Start

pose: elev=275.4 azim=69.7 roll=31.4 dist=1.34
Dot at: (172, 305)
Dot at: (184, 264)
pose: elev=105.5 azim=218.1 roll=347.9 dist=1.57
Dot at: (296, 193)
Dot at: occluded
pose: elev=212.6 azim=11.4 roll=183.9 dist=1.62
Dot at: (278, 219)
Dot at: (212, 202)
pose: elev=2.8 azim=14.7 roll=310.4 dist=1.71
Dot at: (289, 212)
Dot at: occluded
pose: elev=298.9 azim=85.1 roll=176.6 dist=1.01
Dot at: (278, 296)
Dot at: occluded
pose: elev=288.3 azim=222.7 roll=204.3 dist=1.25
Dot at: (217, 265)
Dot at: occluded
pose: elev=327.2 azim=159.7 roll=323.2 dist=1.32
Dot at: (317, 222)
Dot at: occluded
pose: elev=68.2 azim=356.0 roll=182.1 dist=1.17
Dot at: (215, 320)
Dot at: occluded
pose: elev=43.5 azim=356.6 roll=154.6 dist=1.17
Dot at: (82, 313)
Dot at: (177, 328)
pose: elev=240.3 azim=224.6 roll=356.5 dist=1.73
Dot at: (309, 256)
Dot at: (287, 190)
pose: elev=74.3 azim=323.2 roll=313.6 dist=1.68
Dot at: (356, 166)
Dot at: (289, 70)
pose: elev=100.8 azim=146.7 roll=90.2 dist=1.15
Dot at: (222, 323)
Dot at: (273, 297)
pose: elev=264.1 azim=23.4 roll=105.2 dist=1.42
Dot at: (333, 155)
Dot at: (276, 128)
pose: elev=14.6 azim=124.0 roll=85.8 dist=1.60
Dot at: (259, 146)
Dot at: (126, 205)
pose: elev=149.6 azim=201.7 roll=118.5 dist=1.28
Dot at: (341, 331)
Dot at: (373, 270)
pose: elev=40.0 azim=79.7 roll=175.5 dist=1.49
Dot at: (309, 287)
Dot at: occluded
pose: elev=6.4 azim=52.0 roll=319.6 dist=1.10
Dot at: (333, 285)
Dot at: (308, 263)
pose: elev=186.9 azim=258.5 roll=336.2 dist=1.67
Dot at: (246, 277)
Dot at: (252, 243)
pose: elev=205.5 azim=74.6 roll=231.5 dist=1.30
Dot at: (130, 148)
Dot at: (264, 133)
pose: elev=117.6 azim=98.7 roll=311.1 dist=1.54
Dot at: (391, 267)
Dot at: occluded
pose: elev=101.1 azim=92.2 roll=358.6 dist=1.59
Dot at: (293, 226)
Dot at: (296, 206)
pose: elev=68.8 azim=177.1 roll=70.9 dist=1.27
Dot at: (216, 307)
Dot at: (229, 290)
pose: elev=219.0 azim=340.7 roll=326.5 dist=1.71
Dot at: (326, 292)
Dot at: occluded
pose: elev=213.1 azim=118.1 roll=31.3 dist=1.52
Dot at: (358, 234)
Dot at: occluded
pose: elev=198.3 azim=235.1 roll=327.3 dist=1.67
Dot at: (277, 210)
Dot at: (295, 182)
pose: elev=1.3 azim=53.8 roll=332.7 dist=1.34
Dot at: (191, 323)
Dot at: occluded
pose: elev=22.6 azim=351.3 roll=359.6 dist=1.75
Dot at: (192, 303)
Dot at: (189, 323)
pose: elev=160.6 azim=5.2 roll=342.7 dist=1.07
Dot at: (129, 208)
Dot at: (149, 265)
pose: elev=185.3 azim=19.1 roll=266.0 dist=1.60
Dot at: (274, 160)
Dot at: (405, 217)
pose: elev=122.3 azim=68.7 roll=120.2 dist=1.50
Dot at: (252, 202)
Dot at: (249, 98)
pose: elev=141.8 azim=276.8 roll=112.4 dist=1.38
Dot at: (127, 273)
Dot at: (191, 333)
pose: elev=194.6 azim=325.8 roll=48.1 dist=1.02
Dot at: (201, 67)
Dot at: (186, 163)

End

> Exercise:
Copy the lines above exactly, from the line containing "pose: elev=149.6 azim=201.7" through the final line, both included.

> Task solution:
pose: elev=149.6 azim=201.7 roll=118.5 dist=1.28
Dot at: (341, 331)
Dot at: (373, 270)
pose: elev=40.0 azim=79.7 roll=175.5 dist=1.49
Dot at: (309, 287)
Dot at: occluded
pose: elev=6.4 azim=52.0 roll=319.6 dist=1.10
Dot at: (333, 285)
Dot at: (308, 263)
pose: elev=186.9 azim=258.5 roll=336.2 dist=1.67
Dot at: (246, 277)
Dot at: (252, 243)
pose: elev=205.5 azim=74.6 roll=231.5 dist=1.30
Dot at: (130, 148)
Dot at: (264, 133)
pose: elev=117.6 azim=98.7 roll=311.1 dist=1.54
Dot at: (391, 267)
Dot at: occluded
pose: elev=101.1 azim=92.2 roll=358.6 dist=1.59
Dot at: (293, 226)
Dot at: (296, 206)
pose: elev=68.8 azim=177.1 roll=70.9 dist=1.27
Dot at: (216, 307)
Dot at: (229, 290)
pose: elev=219.0 azim=340.7 roll=326.5 dist=1.71
Dot at: (326, 292)
Dot at: occluded
pose: elev=213.1 azim=118.1 roll=31.3 dist=1.52
Dot at: (358, 234)
Dot at: occluded
pose: elev=198.3 azim=235.1 roll=327.3 dist=1.67
Dot at: (277, 210)
Dot at: (295, 182)
pose: elev=1.3 azim=53.8 roll=332.7 dist=1.34
Dot at: (191, 323)
Dot at: occluded
pose: elev=22.6 azim=351.3 roll=359.6 dist=1.75
Dot at: (192, 303)
Dot at: (189, 323)
pose: elev=160.6 azim=5.2 roll=342.7 dist=1.07
Dot at: (129, 208)
Dot at: (149, 265)
pose: elev=185.3 azim=19.1 roll=266.0 dist=1.60
Dot at: (274, 160)
Dot at: (405, 217)
pose: elev=122.3 azim=68.7 roll=120.2 dist=1.50
Dot at: (252, 202)
Dot at: (249, 98)
pose: elev=141.8 azim=276.8 roll=112.4 dist=1.38
Dot at: (127, 273)
Dot at: (191, 333)
pose: elev=194.6 azim=325.8 roll=48.1 dist=1.02
Dot at: (201, 67)
Dot at: (186, 163)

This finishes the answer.